The business model of Sofort relied on the company pretending to be you, and using your bank account credentials to initiate transfers. Bank suffered a profit loss because their products were used less. So they started a public campaign educating users about the risk associated with sharing your bank account credentials. A campaign ‘for public good’ had, however, an invisible, primary goal - cutting out Sofort like businesses.

Artificial competition

The purpose of this approach is to convince customers they are not vendor locked in, and that you are not exploiting your dominating market position. You do that by starting another company that offers a similar service and targets exactly the same user group.

Confusion of choice

Make things incomparable.

  • Mobile tariffs. Chances are you do not have the best one suiting you, and you do not have enough of time to find one.
  • Credit cards, bank accounts, insurances - there are so many parameters, clauses and obscured fees that finding a best offer is economically unjustified.

Cherry on the cake: Incomparable offers are usually accompanied by lowest price warrants. “We will pay you double the price difference if you find a product like ours with lower price tag”. You will not, because we added there our unique insurance. Or 13 bytes of transfer for free.

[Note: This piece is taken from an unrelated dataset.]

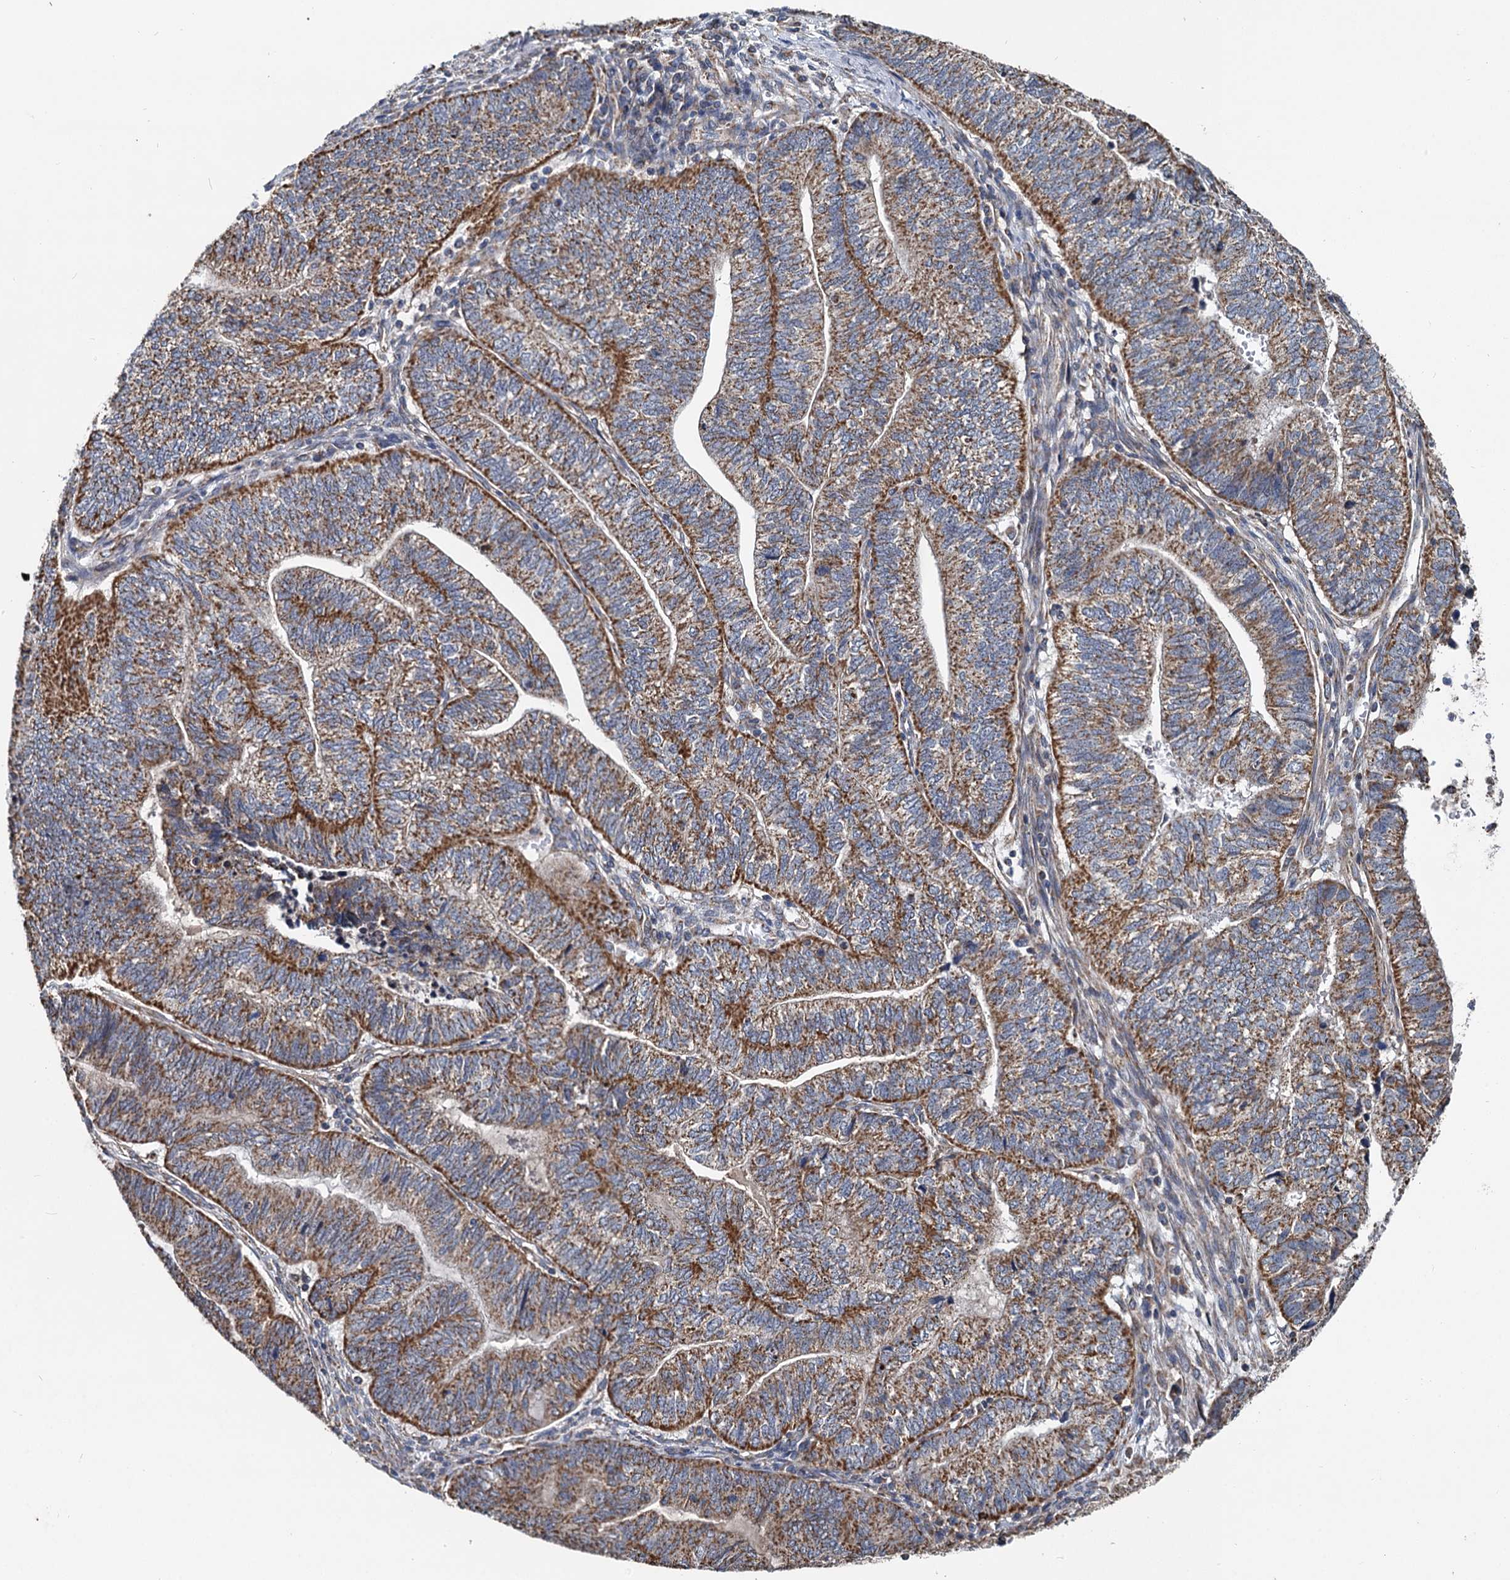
{"staining": {"intensity": "moderate", "quantity": "25%-75%", "location": "cytoplasmic/membranous"}, "tissue": "endometrial cancer", "cell_type": "Tumor cells", "image_type": "cancer", "snomed": [{"axis": "morphology", "description": "Adenocarcinoma, NOS"}, {"axis": "topography", "description": "Uterus"}, {"axis": "topography", "description": "Endometrium"}], "caption": "Protein expression analysis of adenocarcinoma (endometrial) demonstrates moderate cytoplasmic/membranous positivity in about 25%-75% of tumor cells.", "gene": "SPRYD3", "patient": {"sex": "female", "age": 70}}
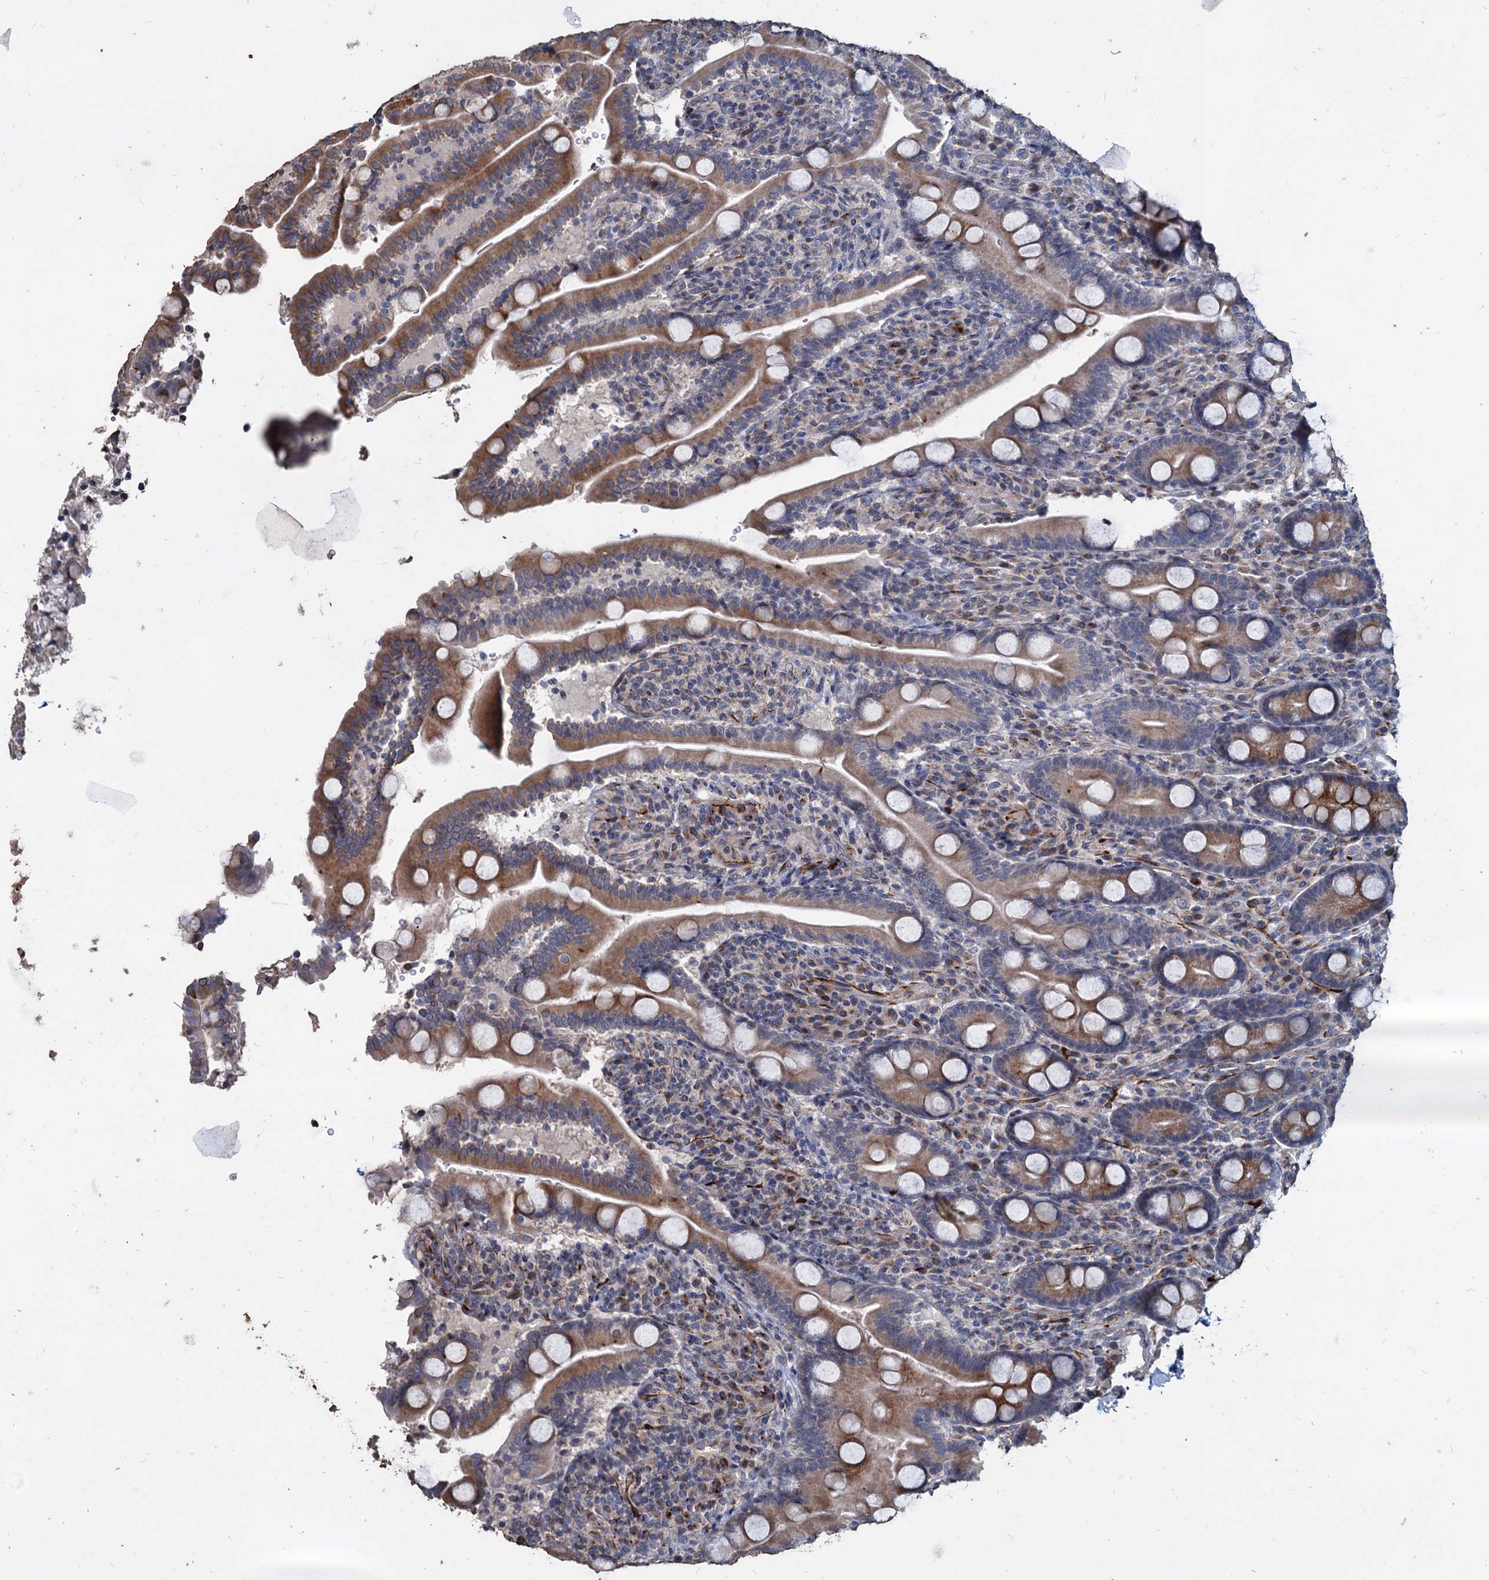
{"staining": {"intensity": "moderate", "quantity": ">75%", "location": "cytoplasmic/membranous"}, "tissue": "duodenum", "cell_type": "Glandular cells", "image_type": "normal", "snomed": [{"axis": "morphology", "description": "Normal tissue, NOS"}, {"axis": "topography", "description": "Duodenum"}], "caption": "Glandular cells show medium levels of moderate cytoplasmic/membranous positivity in about >75% of cells in unremarkable human duodenum.", "gene": "DEPDC4", "patient": {"sex": "male", "age": 35}}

Fear, Uncertainty and Doubt

Let’s just put a couple of examples, as Wikipedia documents this well:

  • “Nobody got fired for buying IBM”. - A powerful message meaning two things:
    • buying IBM products is a safe choice for your career and for you
    • buying other products is dangerous
  • “Fedora is not free, Red Hat controls it”. - Another marketing stunt increasing people reluctance to adopt this particular Linux distro, as every Linux distro is controlled by someone.
  • For a British company, in the context of Brexit: “Will they be able to deliver services? Are they stable enough?”
  • Any political debate.

The purpose of this play is to slow down adoption of a certain provider or a viewpoint or postpone a change.

Creating artificial needs

Disclaimer: I do not agree with this name. For me, it is a rather novel attachment of products/services to existing customer needs.

Examples:

  • lecturing teenagers about healthy food has absolutely no impact on their eating habits, but merely representing healthy food as a protest against corporations affects teenagers choices. Source: twistedfood.co.uk
  • absolute masterpiece - selling nearly worthless stones (diamonds) for big bucks - a marketing campaign that was started in 50’ and is still working well. Warning: Do not read if you proposed with a diamond ring.
  • Digital Transformation, Dematerialisation - those are NOT user needs nor products, but a class of transitions. Multiple value chains are affected in a similar way, but those changes propagate in a way dependent on the initial value chain. Digital Transformation and Dematerialisation cannot be sold as products.